Directive: Put each of the items below into a numbered list, omitting any blank lines.

Element and coordinate records
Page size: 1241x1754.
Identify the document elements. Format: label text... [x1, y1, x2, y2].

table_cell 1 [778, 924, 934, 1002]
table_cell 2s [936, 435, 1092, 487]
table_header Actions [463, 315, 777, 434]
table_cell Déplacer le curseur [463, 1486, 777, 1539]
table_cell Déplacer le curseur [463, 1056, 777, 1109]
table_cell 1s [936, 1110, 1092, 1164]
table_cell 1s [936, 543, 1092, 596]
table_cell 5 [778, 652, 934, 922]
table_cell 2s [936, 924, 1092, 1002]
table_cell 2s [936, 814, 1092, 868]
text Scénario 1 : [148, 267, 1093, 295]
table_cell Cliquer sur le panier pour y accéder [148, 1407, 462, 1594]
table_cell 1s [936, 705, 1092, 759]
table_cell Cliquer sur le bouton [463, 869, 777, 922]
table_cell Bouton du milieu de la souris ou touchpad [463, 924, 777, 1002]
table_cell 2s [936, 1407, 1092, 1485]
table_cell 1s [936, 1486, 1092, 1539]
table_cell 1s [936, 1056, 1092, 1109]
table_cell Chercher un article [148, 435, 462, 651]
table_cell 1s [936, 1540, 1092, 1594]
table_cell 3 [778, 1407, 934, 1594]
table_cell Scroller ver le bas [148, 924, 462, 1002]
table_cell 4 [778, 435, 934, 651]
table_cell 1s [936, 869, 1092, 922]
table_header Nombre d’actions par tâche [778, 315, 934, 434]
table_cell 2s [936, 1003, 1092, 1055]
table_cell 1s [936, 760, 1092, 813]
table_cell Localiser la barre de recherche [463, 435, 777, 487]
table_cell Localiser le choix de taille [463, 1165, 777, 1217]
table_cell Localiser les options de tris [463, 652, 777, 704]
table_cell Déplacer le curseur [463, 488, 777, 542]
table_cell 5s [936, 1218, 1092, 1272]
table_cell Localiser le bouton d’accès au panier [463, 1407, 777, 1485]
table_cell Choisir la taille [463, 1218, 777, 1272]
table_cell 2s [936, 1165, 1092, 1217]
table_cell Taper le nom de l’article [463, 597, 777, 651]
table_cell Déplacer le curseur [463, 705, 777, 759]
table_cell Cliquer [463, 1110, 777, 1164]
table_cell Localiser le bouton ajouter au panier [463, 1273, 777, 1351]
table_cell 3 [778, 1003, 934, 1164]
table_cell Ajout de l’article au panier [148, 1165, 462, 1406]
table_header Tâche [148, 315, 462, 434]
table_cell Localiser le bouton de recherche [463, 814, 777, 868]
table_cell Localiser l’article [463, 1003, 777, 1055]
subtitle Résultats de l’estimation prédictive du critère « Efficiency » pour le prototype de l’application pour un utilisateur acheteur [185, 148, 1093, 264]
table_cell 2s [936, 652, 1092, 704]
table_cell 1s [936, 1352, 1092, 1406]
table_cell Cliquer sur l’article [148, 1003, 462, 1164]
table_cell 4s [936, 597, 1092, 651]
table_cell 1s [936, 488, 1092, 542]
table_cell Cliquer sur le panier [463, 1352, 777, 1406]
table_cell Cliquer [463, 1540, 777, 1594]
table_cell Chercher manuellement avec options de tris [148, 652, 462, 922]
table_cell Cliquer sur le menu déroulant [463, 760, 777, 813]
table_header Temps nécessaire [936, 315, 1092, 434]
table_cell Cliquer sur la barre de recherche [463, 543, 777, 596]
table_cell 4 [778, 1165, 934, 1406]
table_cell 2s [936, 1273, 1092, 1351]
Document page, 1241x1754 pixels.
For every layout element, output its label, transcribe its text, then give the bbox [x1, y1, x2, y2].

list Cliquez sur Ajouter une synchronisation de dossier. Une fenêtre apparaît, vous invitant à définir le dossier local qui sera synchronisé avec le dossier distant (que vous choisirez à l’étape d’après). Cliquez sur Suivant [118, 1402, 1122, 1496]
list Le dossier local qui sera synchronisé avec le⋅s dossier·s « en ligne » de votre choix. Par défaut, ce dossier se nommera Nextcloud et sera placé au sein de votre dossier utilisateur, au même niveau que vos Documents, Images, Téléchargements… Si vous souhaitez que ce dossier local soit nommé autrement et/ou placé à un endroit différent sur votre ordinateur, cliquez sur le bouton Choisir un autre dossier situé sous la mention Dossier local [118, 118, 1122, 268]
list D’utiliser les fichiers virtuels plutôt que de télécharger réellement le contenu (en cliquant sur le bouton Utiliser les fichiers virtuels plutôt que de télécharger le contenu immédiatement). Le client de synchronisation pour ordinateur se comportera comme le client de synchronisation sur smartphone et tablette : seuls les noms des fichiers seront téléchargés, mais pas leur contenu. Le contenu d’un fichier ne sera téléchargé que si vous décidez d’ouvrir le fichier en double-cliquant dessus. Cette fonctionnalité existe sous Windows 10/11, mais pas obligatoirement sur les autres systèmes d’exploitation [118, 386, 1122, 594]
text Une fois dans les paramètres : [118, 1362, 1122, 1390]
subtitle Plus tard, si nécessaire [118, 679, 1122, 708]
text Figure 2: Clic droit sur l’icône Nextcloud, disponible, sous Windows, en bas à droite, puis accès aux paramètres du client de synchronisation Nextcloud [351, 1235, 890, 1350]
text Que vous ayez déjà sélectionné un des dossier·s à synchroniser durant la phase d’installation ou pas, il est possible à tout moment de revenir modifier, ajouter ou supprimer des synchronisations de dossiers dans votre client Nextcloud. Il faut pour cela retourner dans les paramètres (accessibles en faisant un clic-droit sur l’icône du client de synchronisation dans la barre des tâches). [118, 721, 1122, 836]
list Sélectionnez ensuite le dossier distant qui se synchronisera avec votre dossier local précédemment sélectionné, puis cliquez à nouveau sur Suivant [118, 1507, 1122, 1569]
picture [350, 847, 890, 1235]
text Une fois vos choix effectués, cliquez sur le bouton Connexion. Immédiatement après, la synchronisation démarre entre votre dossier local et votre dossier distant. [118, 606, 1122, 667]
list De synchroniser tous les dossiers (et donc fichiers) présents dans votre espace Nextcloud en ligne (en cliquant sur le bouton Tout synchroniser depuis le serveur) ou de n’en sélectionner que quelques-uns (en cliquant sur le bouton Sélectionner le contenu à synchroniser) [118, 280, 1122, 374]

Complete output:
1. Page size: 1241x1754.
2. Identify the document elements. Format: label text... [x1, y1, x2, y2].
3. table_cell 1 [778, 924, 934, 1002]
4. table_cell 2s [936, 435, 1092, 487]
5. table_header Actions [463, 315, 777, 434]
6. table_cell Déplacer le curseur [463, 1486, 777, 1539]
7. table_cell Déplacer le curseur [463, 1056, 777, 1109]
8. table_cell 1s [936, 1110, 1092, 1164]
9. table_cell 1s [936, 543, 1092, 596]
10. table_cell 5 [778, 652, 934, 922]
11. table_cell 2s [936, 924, 1092, 1002]
12. table_cell 2s [936, 814, 1092, 868]
13. text Scénario 1 : [148, 267, 1093, 295]
14. table_cell Cliquer sur le panier pour y accéder [148, 1407, 462, 1594]
15. table_cell 1s [936, 705, 1092, 759]
16. table_cell Cliquer sur le bouton [463, 869, 777, 922]
17. table_cell Bouton du milieu de la souris ou touchpad [463, 924, 777, 1002]
18. table_cell 2s [936, 1407, 1092, 1485]
19. table_cell 1s [936, 1486, 1092, 1539]
20. table_cell 1s [936, 1056, 1092, 1109]
21. table_cell Chercher un article [148, 435, 462, 651]
22. table_cell 1s [936, 1540, 1092, 1594]
23. table_cell 3 [778, 1407, 934, 1594]
24. table_cell Scroller ver le bas [148, 924, 462, 1002]
25. table_cell 4 [778, 435, 934, 651]
26. table_cell 1s [936, 869, 1092, 922]
27. table_header Nombre d’actions par tâche [778, 315, 934, 434]
28. table_cell 2s [936, 1003, 1092, 1055]
29. table_cell 1s [936, 760, 1092, 813]
30. table_cell Localiser la barre de recherche [463, 435, 777, 487]
31. table_cell Localiser le choix de taille [463, 1165, 777, 1217]
32. table_cell Localiser les options de tris [463, 652, 777, 704]
33. table_cell Déplacer le curseur [463, 488, 777, 542]
34. table_cell 5s [936, 1218, 1092, 1272]
35. table_cell Localiser le bouton d’accès au panier [463, 1407, 777, 1485]
36. table_cell Choisir la taille [463, 1218, 777, 1272]
37. table_cell 2s [936, 1165, 1092, 1217]
38. table_cell Taper le nom de l’article [463, 597, 777, 651]
39. table_cell Déplacer le curseur [463, 705, 777, 759]
40. table_cell Cliquer [463, 1110, 777, 1164]
41. table_cell Localiser le bouton ajouter au panier [463, 1273, 777, 1351]
42. table_cell 3 [778, 1003, 934, 1164]
43. table_cell Ajout de l’article au panier [148, 1165, 462, 1406]
44. table_header Tâche [148, 315, 462, 434]
45. table_cell Localiser le bouton de recherche [463, 814, 777, 868]
46. table_cell Localiser l’article [463, 1003, 777, 1055]
47. subtitle Résultats de l’estimation prédictive du critère « Efficiency » pour le prototype de l’application pour un utilisateur acheteur [185, 148, 1093, 264]
48. table_cell 2s [936, 652, 1092, 704]
49. table_cell 1s [936, 1352, 1092, 1406]
50. table_cell Cliquer sur l’article [148, 1003, 462, 1164]
51. table_cell 4s [936, 597, 1092, 651]
52. table_cell 1s [936, 488, 1092, 542]
53. table_cell Cliquer sur le panier [463, 1352, 777, 1406]
54. table_cell Cliquer [463, 1540, 777, 1594]
55. table_cell Chercher manuellement avec options de tris [148, 652, 462, 922]
56. table_cell Cliquer sur le menu déroulant [463, 760, 777, 813]
57. table_header Temps nécessaire [936, 315, 1092, 434]
58. table_cell Cliquer sur la barre de recherche [463, 543, 777, 596]
59. table_cell 4 [778, 1165, 934, 1406]
60. table_cell 2s [936, 1273, 1092, 1351]
61. Document page, 1241x1754 pixels.
62. For every layout element, output its label, transcribe its text, then give the bbox [x1, y1, x2, y2].
63. list Cliquez sur Ajouter une synchronisation de dossier. Une fenêtre apparaît, vous invitant à définir le dossier local qui sera synchronisé avec le dossier distant (que vous choisirez à l’étape d’après). Cliquez sur Suivant [118, 1402, 1122, 1496]
64. list Le dossier local qui sera synchronisé avec le⋅s dossier·s « en ligne » de votre choix. Par défaut, ce dossier se nommera Nextcloud et sera placé au sein de votre dossier utilisateur, au même niveau que vos Documents, Images, Téléchargements… Si vous souhaitez que ce dossier local soit nommé autrement et/ou placé à un endroit différent sur votre ordinateur, cliquez sur le bouton Choisir un autre dossier situé sous la mention Dossier local [118, 118, 1122, 268]
65. list D’utiliser les fichiers virtuels plutôt que de télécharger réellement le contenu (en cliquant sur le bouton Utiliser les fichiers virtuels plutôt que de télécharger le contenu immédiatement). Le client de synchronisation pour ordinateur se comportera comme le client de synchronisation sur smartphone et tablette : seuls les noms des fichiers seront téléchargés, mais pas leur contenu. Le contenu d’un fichier ne sera téléchargé que si vous décidez d’ouvrir le fichier en double-cliquant dessus. Cette fonctionnalité existe sous Windows 10/11, mais pas obligatoirement sur les autres systèmes d’exploitation [118, 386, 1122, 594]
66. text Une fois dans les paramètres : [118, 1362, 1122, 1390]
67. subtitle Plus tard, si nécessaire [118, 679, 1122, 708]
68. text Figure 2: Clic droit sur l’icône Nextcloud, disponible, sous Windows, en bas à droite, puis accès aux paramètres du client de synchronisation Nextcloud [351, 1235, 890, 1350]
69. text Que vous ayez déjà sélectionné un des dossier·s à synchroniser durant la phase d’installation ou pas, il est possible à tout moment de revenir modifier, ajouter ou supprimer des synchronisations de dossiers dans votre client Nextcloud. Il faut pour cela retourner dans les paramètres (accessibles en faisant un clic-droit sur l’icône du client de synchronisation dans la barre des tâches). [118, 721, 1122, 836]
70. list Sélectionnez ensuite le dossier distant qui se synchronisera avec votre dossier local précédemment sélectionné, puis cliquez à nouveau sur Suivant [118, 1507, 1122, 1569]
71. picture [350, 847, 890, 1235]
72. text Une fois vos choix effectués, cliquez sur le bouton Connexion. Immédiatement après, la synchronisation démarre entre votre dossier local et votre dossier distant. [118, 606, 1122, 667]
73. list De synchroniser tous les dossiers (et donc fichiers) présents dans votre espace Nextcloud en ligne (en cliquant sur le bouton Tout synchroniser depuis le serveur) ou de n’en sélectionner que quelques-uns (en cliquant sur le bouton Sélectionner le contenu à synchroniser) [118, 280, 1122, 374]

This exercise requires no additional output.